Data Science Research Programme
PhD candidates in their own words
The Data Science Research Programme at Leiden University combines data science with PhD projects in a wide range of disciplines. The programme has been running for over two years, and is producing the first astonishing results. A number of PhD candidates talk about their experiences and research below.
Searching for 27 million patterns in 6,000 tax treaties
PhD candidate Manon Wintgens is using an algorithm to trawl through thousands of international tax treaties. She hopes to detect a system in the dizzying interplay between countries, businesses and documents. It is a unique research project. ‘One of the latest findings from my research is that former colonies generally take on tax treaties that were entered into by the former coloniser. We don’t yet know why they do this, but the pattern recognition is an important step in itself. My research also shows that many more treaties are signed in certain regions, such as West Europe, than in a region such as Africa. This was known already, but this analysis has confirmed it. It means that you can recognise, and perhaps even predict, the behaviour of the actors – countries, treaties, businesses.’
The patient forum as a goldmine
Patients with a particular disease possess a lot of knowledge about this disease. For instance, unknown side effects of a particular medicine or which diet can help relieve the symptoms. The benefit of this knowledge is twofold: it can provide pointers for new research into the disease and how to treat it, and it can be used by patients to support one another. Neuroscientist Anne Dirkson is working on software that can collect this kind of knowledge. ‘To give some idea of how much work this entails, one of the forums that I am researching consists of 36,277 messages and 1,255,741 words. Ultimately, we want to be able to compare all this knowledge with existing data to see what we already know and what is new.’

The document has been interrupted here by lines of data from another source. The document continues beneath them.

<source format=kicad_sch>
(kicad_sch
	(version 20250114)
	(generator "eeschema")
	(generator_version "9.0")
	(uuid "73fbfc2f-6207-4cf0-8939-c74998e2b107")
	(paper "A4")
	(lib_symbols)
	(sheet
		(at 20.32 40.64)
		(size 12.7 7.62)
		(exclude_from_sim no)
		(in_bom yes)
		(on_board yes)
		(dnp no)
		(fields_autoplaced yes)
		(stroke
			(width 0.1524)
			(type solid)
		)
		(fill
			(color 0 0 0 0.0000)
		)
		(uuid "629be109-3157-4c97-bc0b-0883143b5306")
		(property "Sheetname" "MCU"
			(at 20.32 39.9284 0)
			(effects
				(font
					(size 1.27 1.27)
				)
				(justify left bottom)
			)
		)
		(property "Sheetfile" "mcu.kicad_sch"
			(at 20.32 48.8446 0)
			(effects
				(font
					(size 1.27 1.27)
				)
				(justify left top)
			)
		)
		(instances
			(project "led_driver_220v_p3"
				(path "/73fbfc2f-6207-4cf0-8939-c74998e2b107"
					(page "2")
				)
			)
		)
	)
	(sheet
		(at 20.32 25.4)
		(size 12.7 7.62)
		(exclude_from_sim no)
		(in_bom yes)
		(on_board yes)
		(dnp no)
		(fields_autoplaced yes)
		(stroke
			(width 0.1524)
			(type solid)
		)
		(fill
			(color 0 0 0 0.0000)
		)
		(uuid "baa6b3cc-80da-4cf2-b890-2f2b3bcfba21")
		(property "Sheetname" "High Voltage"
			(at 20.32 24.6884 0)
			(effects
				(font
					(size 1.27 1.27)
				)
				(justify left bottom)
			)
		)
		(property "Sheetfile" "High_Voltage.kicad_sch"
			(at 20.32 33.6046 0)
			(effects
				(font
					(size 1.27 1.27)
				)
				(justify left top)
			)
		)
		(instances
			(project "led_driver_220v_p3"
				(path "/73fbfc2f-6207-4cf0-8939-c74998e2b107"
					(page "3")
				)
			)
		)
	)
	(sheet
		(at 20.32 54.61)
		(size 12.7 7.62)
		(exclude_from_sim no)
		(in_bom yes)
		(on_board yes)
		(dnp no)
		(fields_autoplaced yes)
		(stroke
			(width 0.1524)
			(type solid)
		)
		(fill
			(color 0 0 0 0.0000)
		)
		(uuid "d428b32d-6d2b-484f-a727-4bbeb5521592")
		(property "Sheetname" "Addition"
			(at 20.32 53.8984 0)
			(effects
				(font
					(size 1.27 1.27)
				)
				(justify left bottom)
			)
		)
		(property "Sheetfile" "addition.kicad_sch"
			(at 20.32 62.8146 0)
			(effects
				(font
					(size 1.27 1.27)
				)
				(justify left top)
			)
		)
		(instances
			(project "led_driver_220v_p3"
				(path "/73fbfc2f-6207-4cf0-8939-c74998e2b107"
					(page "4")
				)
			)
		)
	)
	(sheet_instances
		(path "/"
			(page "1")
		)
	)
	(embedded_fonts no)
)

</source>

Building a bridge between data science and the social and behavioural sciences
What is the best living environment for dementia patients? To answer this question, Daniela Gawehns is using data mining methods to search through different types of data source. Her research is inadvertently building a bridge between to disciplines that are sometimes somewhat wary of each other. ‘What makes this project complex is that you’re combining data that doesn’t really fit together. The observations by social scientists, on the one hand, and the “hard data” from the trackers, on the other. We hope that this complex data will help us find links between different data sources. No one has ever done this before – particularly within the context of a care home.’

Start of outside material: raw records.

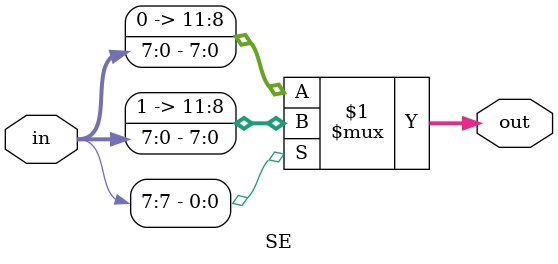
<source format=v>
module SE(
	input [7:0] in,
	output [11:0] out
);
	assign out = in[7] ? {4'b1111, in} : {4'b0000, in};
endmodule
</source>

A digital eye for archaeologists
Amazing, all the images that archaeologists are receiving nowadays thanks to satellites, elevation measurements and other forms of remote sensing. They can find undiscovered archaeological objects on the scans. But so much material is available now that it is impossible to look at it all manually. In his PhD research, Wouter Verschoof-van der Vaart is therefore developing a universal artificial intelligence (AI) system that can find and classify archaeological objects on digital images. ‘The results are very encouraging. The first version of the system detected 80% of our known burial mounds in the Veluwe and the second almost 90%. I’m going to spend the next two years refining the system, and will make sure that people who aren’t data scientists will also be able to use it.’
Comparing sign languages
There are 130 known sign languages and dialects in the world. It can be difficult for linguists to translate these sign languages, as each language or dialect has differences in handshape, hand position, movement size and more. For his PhD project, computer scientist Manolis Fragkiadakis is developing a tool that can compare videos of different sign languages. This would make it possible to detect differences between sign languages and prevent translation errors. Ultimately, the tool could be used to compare sign languages from all around the world.